Concerned with how the turnover might impact IT reform, the GAO has placed the topic of IT acquisition on its High Risk List, a register of “agencies and program areas that are high risk due to their vulnerabilities to fraud, waste, abuse, and mismanagement, or are most in need of transformation,” released every two years.
The report calls out improving the management of IT acquisitions and operations as an area that needs “substantive attention.”
“Although the executive branch has undertaken numerous initiatives to better manage the more than $80 billion that is annually invested in information technology (IT), federal IT investments too frequently fail or incur cost overruns and schedule slippages while contributing little to mission-related outcomes,” the GAO states.
While Congress enacted the Federal Information Technology Acquisition Reform Act (FITARA) in December 2014 with the aim to provide CIOs with greater power to shape agency tech strategies, the GAO Comptroller Gen. Gene Dodaro echoed worries that a lack of leaders in these positions could limit effective IT acquisition.
“That’s an area to be concerned about,” Dodaro said at a recent National Academy of Public Administration event on the High Risk List, reiterating that government spends about $90 billion on IT a year and doesn’t often get a solid return on its investment, FedScoop reports. “If people aren’t in place in senior management positions to manage that risk, that’s of concern to me.”
Recommendations to Improve Federal IT Acquisition
So how can the Office of Management and Budget (OMB) and federal agencies address the issues facing IT acquisition?
First, the GAO encourages the federal government to “expeditiously implement the requirements of FITARA.”
These requirements include:
- Consolidating federal data centers
- Enhancing transparency and improving risk management
- Enhancing agency CIO authority
- Reviewing IT investment portfolios
- Expanding training and use of IT acquisition cadres
- Purchasing software governmentwide
- Maximizing the benefit of federal strategic sourcing
“While OMB's June 2015 FITARA implementation guidance provides a solid foundation for implementing the law and addresses the actions agencies are to take in regard to several initiatives that we have identified as high risk, OMB will need to provide consistent oversight to ensure that agency actions are completed and the desired results are achieved. Doing so should continue to improve the transparency and management of IT acquisitions and operations, as well as increase the authority of CIOs to provide needed direction and oversight,” the report finds.

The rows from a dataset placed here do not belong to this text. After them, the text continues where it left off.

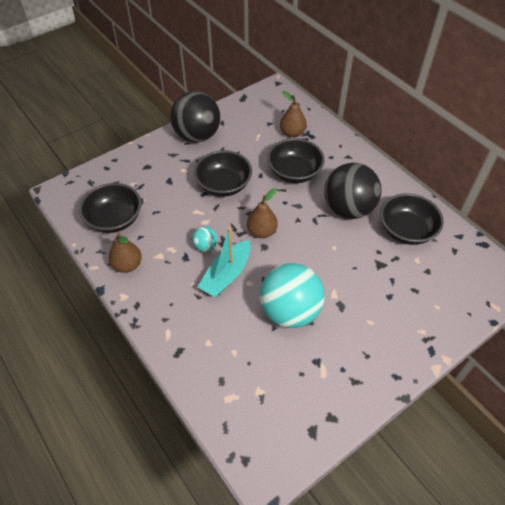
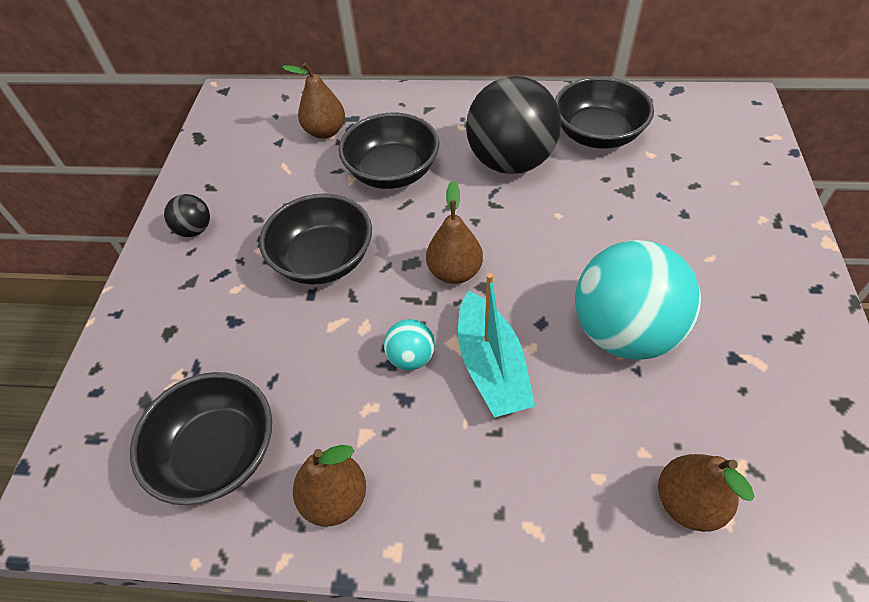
camera: 45 degrees left, 0 degrees up
(197, 136) = (194, 230): black ball -> black ball, size x0.44
(224, 380) = (688, 502): none -> brown pear

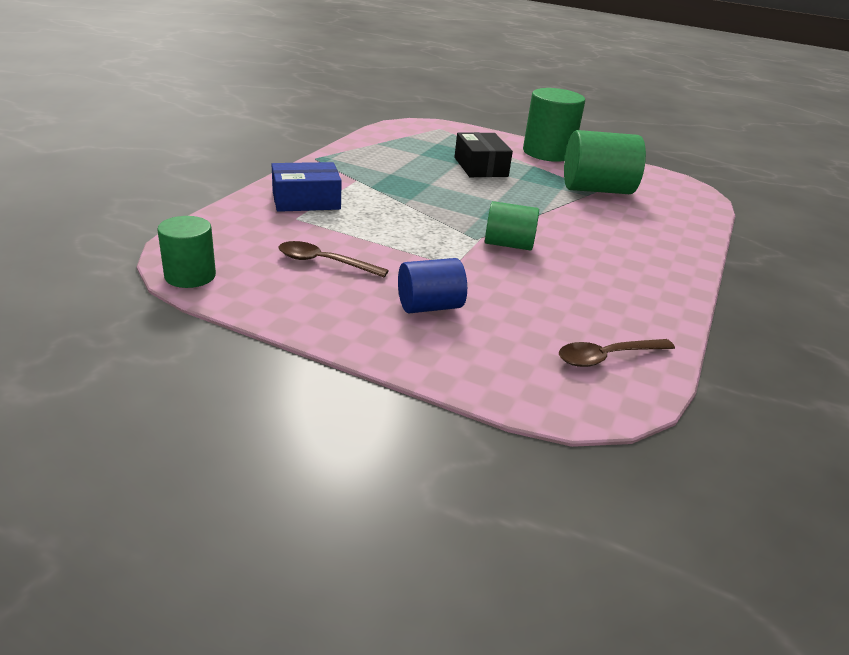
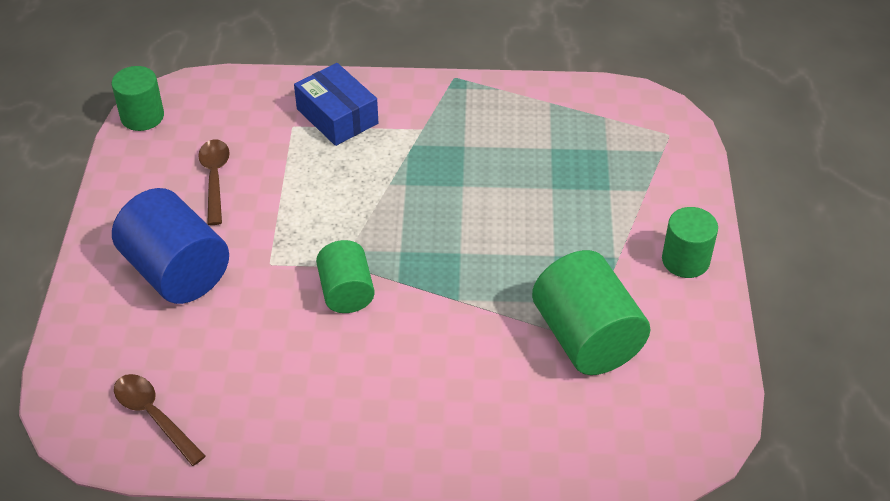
camera: 70 degrees right, 15 degrees up
(429, 306) = (176, 271): blue cylinder -> blue cylinder, size x1.64
(480, 167) = (560, 211): black box -> none
(548, 153) = (685, 260): green cylinder -> green cylinder, size x0.61

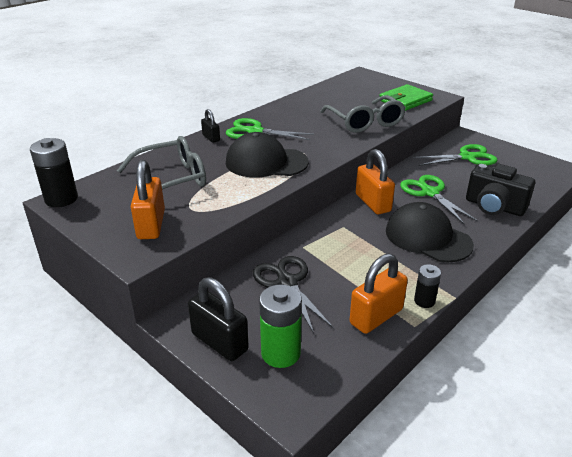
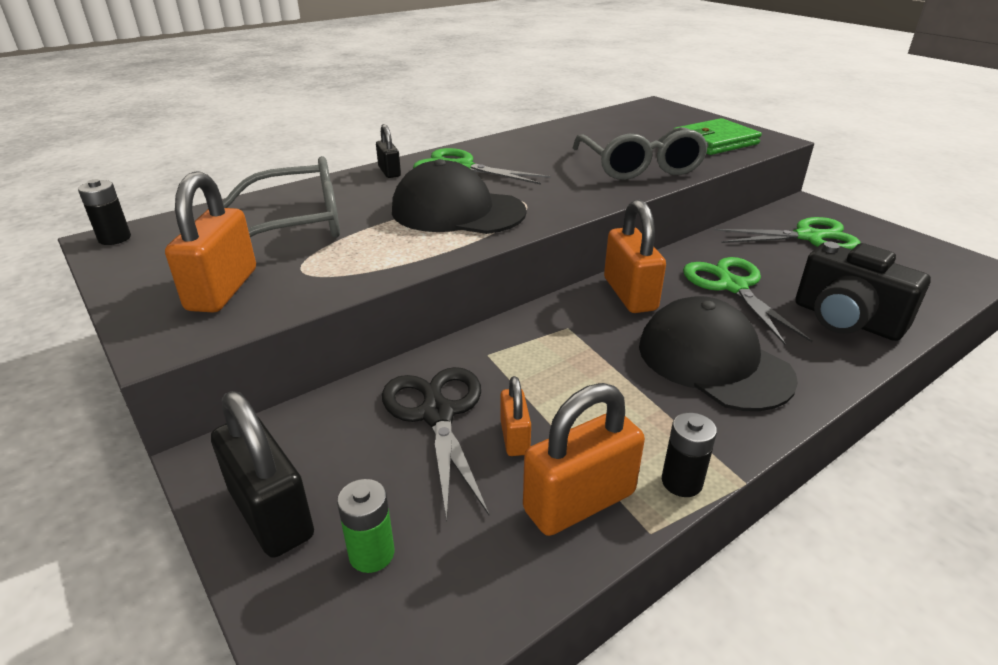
camera: 10 degrees right, 0 degrees up
(61, 199) = (114, 238): black battery -> black battery, size x0.59
(280, 353) = (371, 554): green battery -> green battery, size x0.59
(333, 289) = (514, 437): none -> orange padlock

Moreover, the GAO encourages the federal government to implement previous guidance around workforce planning practices that can help to address the skills gap and encourage more effective team collaboration.
“When fully implemented, these key practices should better position agencies to efficiently make decisions that cross lines of expertise and improve their ability to assess and address gaps in knowledge and skills that are critical to the success of major IT acquisitions,” the report notes.
Further, agencies should establish action plans for tech modernization to ensure that IT upgrades and future investments in IT are as effective as possible.
Agencies should also look to provide greater transparency into IT investments by better using the IT Dashboard to track and report tech investments.
And finally, the agencies need to ensure and report continued progress toward these goals, although without key tech leadership, the road to more effective IT acquisition and spending could be rockier.
“We’ll be watching that and will see what the impact that’s going to have, both in terms of vacancies, but also what it will do the pace of implementing the reforms under FITARA to give the CIOs more authority in IT procurements in the budget process as well,” Dodaro said. “That’s an area to pay attention to.”